Task instructions
• A. In the Salt discussion below, which Salt version does the minion's version report show?
• B. Translate this sentence from the Salt discussion below into French: "If you could do that, we can figure out whether the minion doesn't have defaults.merge because it is an older version."
• C. Go on with the Salt discussion below, starting after its final line.

Source extract
━━━━━━━━━━━━━━━━
I was wondering if you were using versions of salt-master
and salt-minion
that are too old. Hence, the requests above:
Some questions/requests:
- Please paste
# salt --versions-report
for the minion as well.- Please paste the output of
dpkg -l | grep salt
on the master and minion.
If you could do that, we can figure out whether the minion doesn't have defaults.merge
because it is an older version.
@myii Here is the salt-minion --versions-report
for the minion:
Salt Version:
Salt: 2018.3.2
Dependency Versions:
cffi: Not Installed
cherrypy: Not Installed
dateutil: 2.6.1
docker-py: Not Installed
gitdb: Not Installed
gitpython: Not Installed
ioflo: Not Installed
Jinja2: 2.10
libgit2: Not Installed
libnacl: Not Installed
M2Crypto: Not Installed
Mako: 1.0.7
msgpack-pure: Not Installed
msgpack-python: 0.5.6
mysql-python: Not Installed
pycparser: Not Installed
pycrypto: 2.6.1
pycryptodome: Not Installed
pygit2: Not Installed
Python: 2.7.15rc1 (default, Nov 12 2018, 14:31:15)
━━━━━━━━━━━━━━━━
Information supplied
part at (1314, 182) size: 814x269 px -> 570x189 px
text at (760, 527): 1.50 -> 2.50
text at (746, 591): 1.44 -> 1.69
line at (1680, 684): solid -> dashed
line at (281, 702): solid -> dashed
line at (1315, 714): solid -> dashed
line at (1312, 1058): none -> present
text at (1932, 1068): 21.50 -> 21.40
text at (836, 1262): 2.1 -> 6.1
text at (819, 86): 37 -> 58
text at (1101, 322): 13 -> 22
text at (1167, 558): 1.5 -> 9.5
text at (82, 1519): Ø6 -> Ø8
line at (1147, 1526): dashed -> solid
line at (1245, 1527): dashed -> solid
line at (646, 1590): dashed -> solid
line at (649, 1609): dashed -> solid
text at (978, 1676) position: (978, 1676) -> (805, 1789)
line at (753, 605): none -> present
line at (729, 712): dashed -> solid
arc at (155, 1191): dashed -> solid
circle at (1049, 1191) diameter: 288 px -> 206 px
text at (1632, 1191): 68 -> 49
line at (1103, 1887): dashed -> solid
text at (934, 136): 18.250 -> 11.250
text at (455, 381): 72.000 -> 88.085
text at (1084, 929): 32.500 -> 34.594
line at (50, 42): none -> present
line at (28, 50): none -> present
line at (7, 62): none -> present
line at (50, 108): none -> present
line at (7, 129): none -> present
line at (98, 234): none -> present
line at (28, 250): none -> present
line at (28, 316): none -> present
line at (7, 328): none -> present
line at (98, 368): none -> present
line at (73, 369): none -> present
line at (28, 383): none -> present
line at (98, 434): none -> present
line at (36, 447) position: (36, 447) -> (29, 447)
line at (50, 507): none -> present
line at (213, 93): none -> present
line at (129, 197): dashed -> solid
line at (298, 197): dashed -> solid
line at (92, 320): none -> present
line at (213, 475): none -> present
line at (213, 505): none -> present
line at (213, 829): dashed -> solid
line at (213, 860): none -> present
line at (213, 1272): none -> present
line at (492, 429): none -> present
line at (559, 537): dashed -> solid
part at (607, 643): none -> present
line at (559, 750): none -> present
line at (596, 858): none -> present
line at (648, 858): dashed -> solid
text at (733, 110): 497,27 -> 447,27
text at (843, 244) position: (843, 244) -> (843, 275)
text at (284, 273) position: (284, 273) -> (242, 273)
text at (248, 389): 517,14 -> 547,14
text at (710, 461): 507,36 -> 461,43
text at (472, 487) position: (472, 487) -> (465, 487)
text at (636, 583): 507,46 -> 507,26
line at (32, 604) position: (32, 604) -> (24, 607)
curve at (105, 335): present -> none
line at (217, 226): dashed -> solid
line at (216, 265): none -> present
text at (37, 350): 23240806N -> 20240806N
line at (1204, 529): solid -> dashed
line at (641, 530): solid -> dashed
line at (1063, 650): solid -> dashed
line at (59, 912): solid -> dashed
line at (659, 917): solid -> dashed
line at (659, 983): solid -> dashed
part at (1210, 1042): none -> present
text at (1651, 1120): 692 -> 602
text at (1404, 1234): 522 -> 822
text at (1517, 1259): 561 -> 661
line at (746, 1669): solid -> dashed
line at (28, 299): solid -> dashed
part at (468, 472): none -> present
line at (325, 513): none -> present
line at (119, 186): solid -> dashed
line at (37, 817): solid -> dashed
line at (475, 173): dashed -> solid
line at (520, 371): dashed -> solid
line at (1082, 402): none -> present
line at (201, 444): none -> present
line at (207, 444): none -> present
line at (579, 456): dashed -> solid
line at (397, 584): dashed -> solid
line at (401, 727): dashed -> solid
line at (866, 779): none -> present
━━━━━━━━━━━━━━━━
Task-by-task results
• A. 2018.3.2

• B. Si vous pouviez faire cela, nous pourrons déterminer si le minion ne dispose pas de defaults.merge parce qu'il s'agit d'une version plus ancienne.

• C.
python-gnupg: 0.4.1
PyYAML: 3.12
PyZMQ: 16.0.2
RAET: Not Installed
smmap: Not Installed
timelib: Not Installed
Tornado: 4.5.3
ZMQ: 4.2.5
System Versions:
dist: Ubuntu 18.04 bionic
locale: UTF-8
machine: x86_64
release: 4.15.0-29-generic
system: Linux
version: Ubuntu 18.04 bionic
2. Here is dpkg -l | grep salt
for the Minion:
ii salt-common 2018.3.2+ds-1 all shared libraries that salt requires for all packages
ii salt-minion 2018.3.2+ds-1 all client package for salt, the distributed remote execution system
And the Master
ii salt-common 2018.3.3+ds-2 all shared libraries that salt requires for all packages
ii salt-master 2018.3.3+ds-2 all remote manager to administer servers via salt
ii salt-ssh 2018.3.3+ds-2 all remote manager to administer servers via salt
@LloydArmstrong Those versions are fine. I've tried a test installation with version 2018.3.2+ds-1
and the map is constructed properly. There's going to be some configuration issue somewhere.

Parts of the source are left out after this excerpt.